Text and Data Miners (TDM) generally want a copy of the entire corpus and write specialized software to process the data. Bulk downloading is the most efficient method for obtaining a copy of the entire corpus. PubMed Central (PMC) has made this extremely easy by packaging the Open Access Subset of research articles from multiple journals into single files and making them available via the PMC OA Bulk Download FTP site. A description of the files and what they contain can be found here.

PMC is an invaluable resource for TDM.  Writing specialized software takes time and effort. Writing software to download data from literally hundreds or thousands of journals is a huge barrier for TDM. Open Access (OA) journals remove this barrier in two important ways.

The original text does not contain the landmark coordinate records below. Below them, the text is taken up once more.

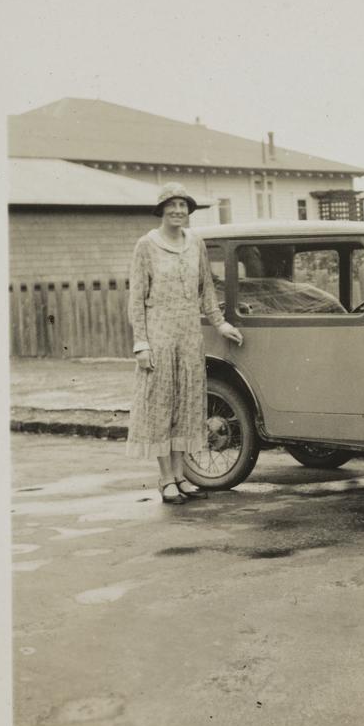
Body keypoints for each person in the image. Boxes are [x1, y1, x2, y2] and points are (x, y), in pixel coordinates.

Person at [126, 183, 243, 503]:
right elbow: (136, 298)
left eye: (183, 205)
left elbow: (205, 290)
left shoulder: (196, 244)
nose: (178, 210)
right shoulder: (145, 246)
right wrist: (141, 345)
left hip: (189, 336)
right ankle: (165, 479)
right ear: (162, 209)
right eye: (172, 204)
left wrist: (220, 324)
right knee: (161, 408)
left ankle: (181, 476)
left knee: (187, 406)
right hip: (159, 338)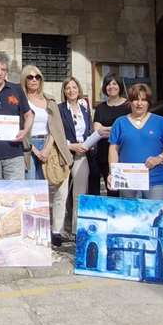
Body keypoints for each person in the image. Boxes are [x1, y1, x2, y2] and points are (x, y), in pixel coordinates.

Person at [108, 83, 163, 200]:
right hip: (127, 179)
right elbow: (113, 149)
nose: (139, 103)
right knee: (129, 211)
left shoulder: (160, 121)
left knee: (153, 210)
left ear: (148, 103)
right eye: (136, 99)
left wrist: (159, 158)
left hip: (155, 179)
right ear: (130, 102)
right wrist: (112, 173)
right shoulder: (120, 122)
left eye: (144, 100)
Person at [56, 77, 93, 238]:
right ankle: (58, 230)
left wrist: (88, 144)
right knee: (61, 193)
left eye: (74, 87)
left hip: (82, 154)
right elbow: (56, 132)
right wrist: (70, 146)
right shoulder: (59, 109)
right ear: (64, 91)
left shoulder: (85, 109)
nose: (71, 90)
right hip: (65, 153)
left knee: (80, 193)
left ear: (79, 90)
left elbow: (89, 130)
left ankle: (77, 230)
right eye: (68, 88)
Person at [21, 65, 67, 181]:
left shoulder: (49, 100)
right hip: (28, 146)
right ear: (24, 80)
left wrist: (47, 149)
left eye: (37, 77)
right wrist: (35, 150)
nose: (34, 80)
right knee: (30, 185)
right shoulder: (21, 100)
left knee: (46, 184)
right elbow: (19, 127)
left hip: (47, 144)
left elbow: (56, 127)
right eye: (30, 77)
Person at [92, 74, 130, 197]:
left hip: (125, 153)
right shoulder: (100, 108)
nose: (111, 86)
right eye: (108, 84)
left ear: (120, 86)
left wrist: (108, 129)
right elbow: (98, 130)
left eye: (114, 83)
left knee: (128, 191)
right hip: (104, 154)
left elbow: (130, 128)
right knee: (112, 189)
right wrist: (118, 129)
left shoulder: (129, 106)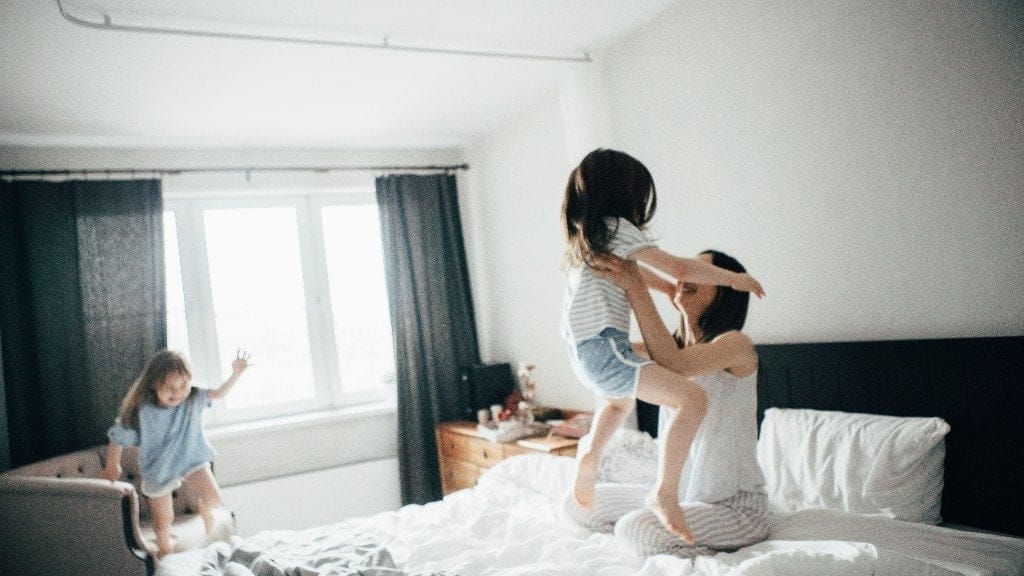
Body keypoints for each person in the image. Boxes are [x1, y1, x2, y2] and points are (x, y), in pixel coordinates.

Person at [561, 148, 764, 543]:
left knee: (637, 532)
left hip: (733, 506)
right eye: (689, 268)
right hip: (686, 496)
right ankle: (661, 500)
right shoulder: (660, 350)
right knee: (576, 505)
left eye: (703, 271)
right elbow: (623, 376)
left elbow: (675, 363)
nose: (686, 275)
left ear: (722, 288)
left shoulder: (736, 345)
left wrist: (639, 289)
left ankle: (665, 508)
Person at [100, 349, 252, 557]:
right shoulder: (144, 410)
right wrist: (112, 464)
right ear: (155, 385)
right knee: (163, 520)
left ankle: (203, 510)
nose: (178, 393)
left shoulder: (194, 398)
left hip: (191, 458)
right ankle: (165, 552)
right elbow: (118, 437)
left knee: (213, 498)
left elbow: (218, 393)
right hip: (158, 467)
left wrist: (236, 374)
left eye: (183, 386)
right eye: (169, 388)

First, OA article text and meta-data is provided in a single XML file format: the Journal Archive and Interchange Tag Set (JATS). Writing software to process JATS XML requires a larger upfront investment but the reward is the ability to process articles from multiple journals in addition to PLOS.

Secondly OA articles are freely available to download and use for TDM as part of our CC-BY license standard.  Individual publisher API’s change frequently or do not exist. OA publishers syndicate articles to PMC which provides this data as an ongoing service that is updated on a regular basis.  Closed access publishers often do not make their text available for TDM or only do so under certain restrictions.

Download PLOS Corpus as JATS XML
Download PLOS Corpus as Text

Note: Theses files also contain articles from journals 
      other than PLOS. PLOS journal articles can be found 
      in directories with PLOS in the name.

PLOS API (Non-Bulk Downloads)

PLOS provides 3 ways to access data about PLOS articles or the articles themselves. These methods are not as useful for bulk downloads but do provide anyone with specific interest in PLOS articles and data a way to access it.

JATS XML

The Journal Archive and Interchange Tag Set (JATS) is the standard used to archive scientific articles.  JATS XML is the most convenient format for TDM because the data is structured. Article text and meta-data can be accessed in a single file and in standard
way. Downloading individual article XML from the PLOS website is simple if the DOI of the article is known. Bulk downloading of XML is discouraged but this method is useful if used in conjunction with the PLOS Solr API to identify specific articles of interest.

Example: 
http://journals.plos.org/plosone/article/file?id=
10.1371/journal.pone.0170929&type=manuscript

Article PDF

Each PLOS article is also available as a PDF. Article PDF’s have limited utility for TDM but are useful to printing or reading the article offline. Bulk downloading of article PDF’s is discouraged.

Example:
http://journals.plos.org/plosone/article/file?id=
10.1371/journal.pone.0170929&type=printable

Html Article Page

Article HTML is the primary method used to view PLOS articles online. Scraping the article HTML is a technique used by search engines to index articles and can be used for TDM. It is generally less useful for TDM because the article pages change over time, the data is not structured and meta-data is not easily identified. Bulk downloading of article HTML is discouraged.

Example:
http://journals.plos.org/plosone/article?id=
10.1371/journal.pone.0170929

Conclusion

Virtually any scripting or compiled programming language can be used to access PLOS articles via HTTP.  Bulk downloading using these URL’s is discouraged because it can interfere with access to the site if not done with care. Downloading a small subset of articles based on Solr search results would be acceptable for periodic updates of a previously bulk downloaded corpus.